British Army’s new Armoured Fighting Vehicle AJAX, will be its ‘eyes and ears’ on the battlefields

Ajax is the British Army’s new multi-role, fully-digitised armoured fighting vehicle delivering a step-change in versatility and agility. The AJAX platform will be the ‘eyes and ears’ of the British Army on the battlefields of the future.  Ajax promises dramatically greater firepower, manoeuvrability and survivability than its predecessor — CVR (T), providing a step-change in the Armoured Fighting Vehicle capability being delivered to the British Army.

 

AJAX will be a fully digitised, tracked, medium-weight core of the British Army’s deployable ISTAR capability and will providing a full suite of medium-armoured vehicles and capabilities.

 

The range of AJAX variants will allow the British Army to conduct sustained, expeditionary, full-spectrum and network-enabled operations with a reduced logistics footprint.

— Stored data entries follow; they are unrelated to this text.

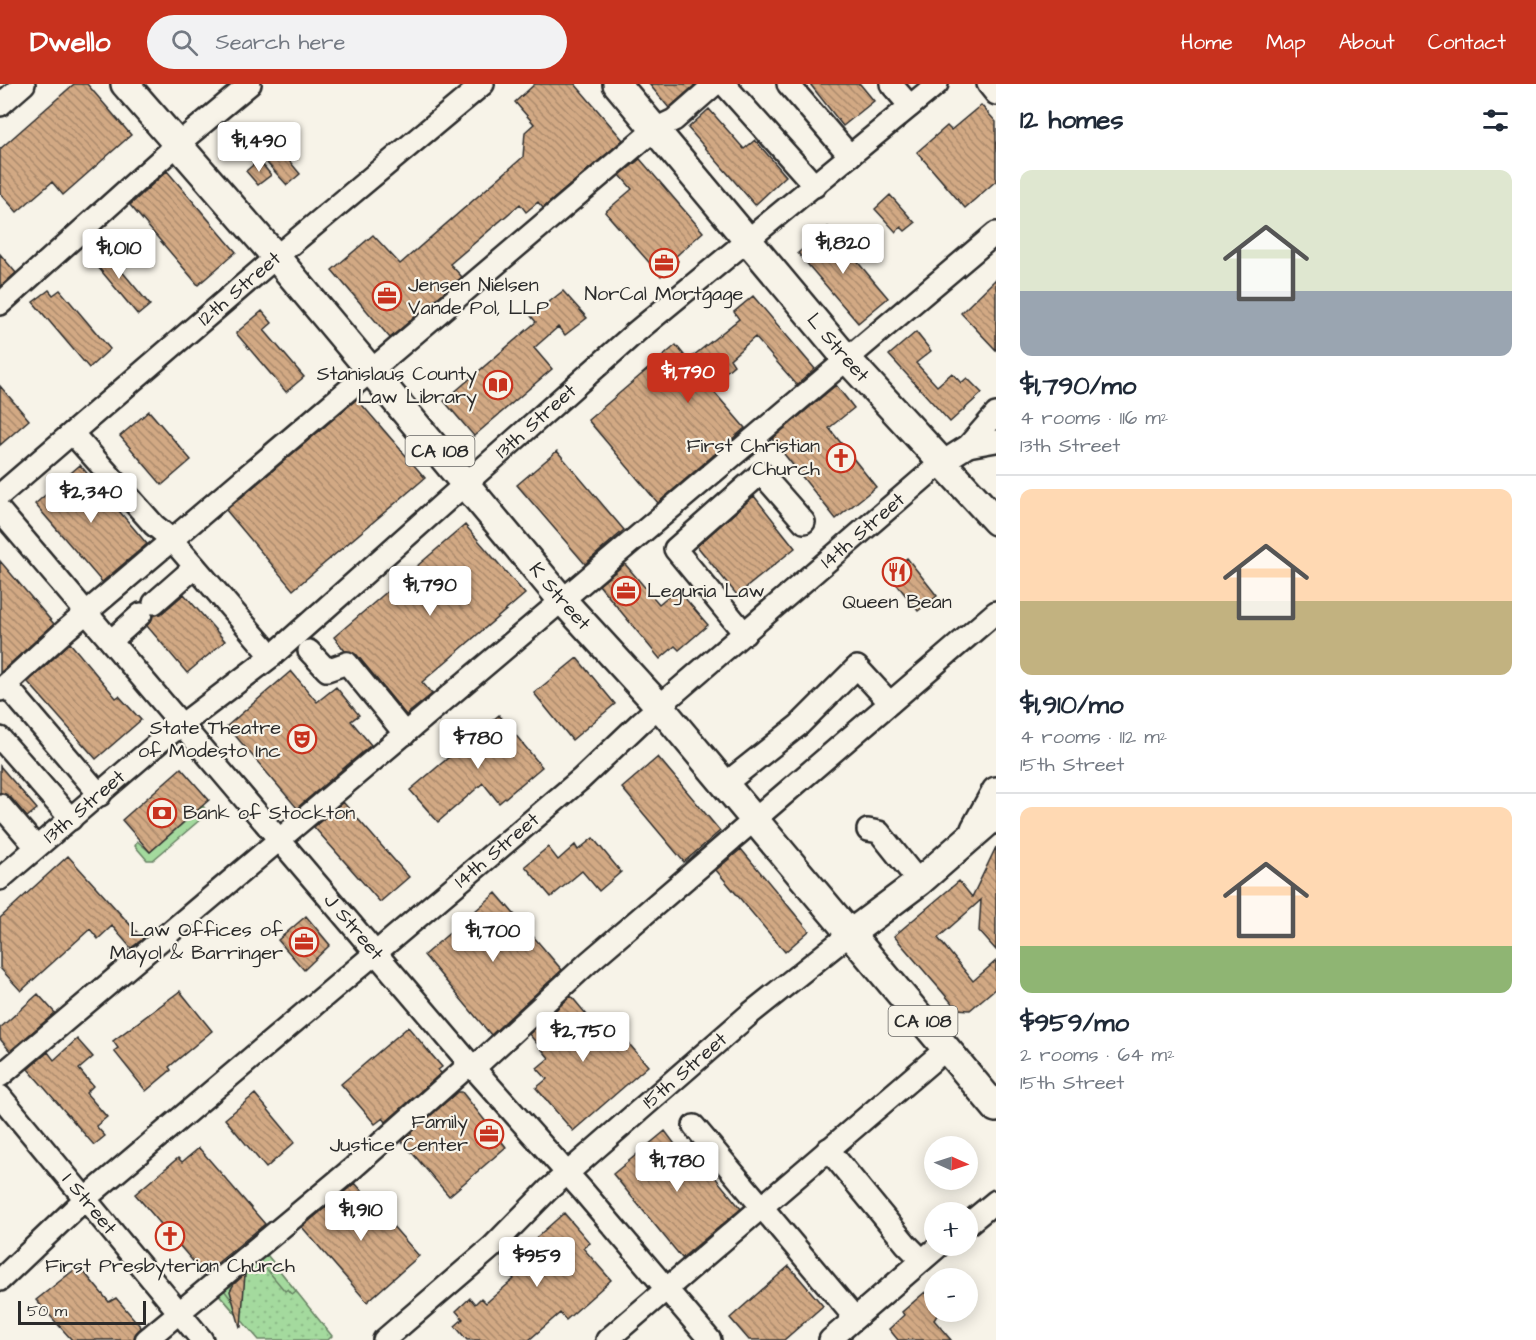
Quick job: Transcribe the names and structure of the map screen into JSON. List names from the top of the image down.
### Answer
{
  "streets": {
    "main road": [
      "L Street",
      "CA 108",
      "K Street",
      "15th Street"
    ],
    "street": [
      "12th Street",
      "13th Street",
      "14th Street",
      "J Street",
      "I Street"
    ]
  },
  "crossings": [
    ["12th Street", "K Street"],
    ["L Street", "13th Street"],
    ["L Street", "14th Street"],
    ["13th Street", "K Street"],
    ["13th Street", "J Street"],
    ["14th Street", "K Street"],
    ["14th Street", "J Street"],
    ["14th Street", "I Street"],
    ["K Street", "15th Street"],
    ["J Street", "15th Street"]
  ],
  "places": {
    "office": [
      "NorCal Mortgage",
      "Jensen Nielsen Vande Pol, LLP",
      "Leguria Law",
      "Law Offices of Mayol & Barringer",
      "Family Justice Center"
    ],
    "library": ["Stanislaus County Law Library"],
    "church": ["First Christian Church", "First Presbyterian Church"],
    "restaurant": ["Queen Bean"],
    "theatre": ["State Theatre of Modesto Inc"],
    "bank": ["Bank of Stockton"]
  },
  "scale_bar": "50 m",
  "north": "right",
  "page": {
    "header": "Dwello",
    "search": "Search here",
    "nav": [
      "Home",
      "Map",
      "About",
      "Contact"
    ],
    "heading": "12 homes",
    "price": [
      "$1,490",
      "$1,820",
      "$1,010",
      "$1,790",
      "$2,340",
      "$1,790",
      "$780",
      "$1,700",
      "$2,750",
      "$1,780",
      "$1,910",
      "$959"
    ],
    "list": [
      {
        "name": "$1,790/mo",
        "note": "4 rooms · 116 m² · 13th Street"
      },
      {
        "name": "$1,910/mo",
        "note": "4 rooms · 112 m² · 15th Street"
      },
      {
        "name": "$959/mo",
        "note": "2 rooms · 64 m² · 15th Street"
      }
    ],
    "map_buttons": ["+", "−"],
    "scale": "50 m"
  }
}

It can operate in combined-arms and multinational situations across a wide-range of future operating environments. The first British Army squadron will be equipped by mid-2019 to allow conversion to begin with a brigade ready to deploy from the end of 2020.

 

AJAX is intended to support the British Army’s new Strike Brigades, Armoured Cavalry Regiments, Armoured and Armoured Infantry battlegroups and Combat Suppport elements.

 

Development of the Ajax vehicles is part of a $5.9bn contract awarded to General Dynamics Land Systems UK in September 2014.  In July 2015, it was awarded a further £390 million contract to provide in-service support for the AJAX fleet until 2024.

 

The British Army has ordered a total of 589 vehicles as part of a £4.5 billion deal. across six variants. 245 will be of the turreted Ajax variant. The first Ajax family vehicles were delivered in  2019 and deliveries are expected to continue through 2025. As of the end of May 2021, General Dynamics had completed the production of 263 hulls, 58 turrets under a sub-contract with Lockheed Martin and a total of 107 finished vehicles.

 

However, one former defence official reportedly questioned the utility of the fleet of lightly armoured vehicles in a fight with a rival power such as Russia because of their vulnerability to heavy artillery. “It is fine if you are operating against incompetent enemies, but if you are up against a peer enemy this thing is useless, it’s a death trap,” one former defence official said.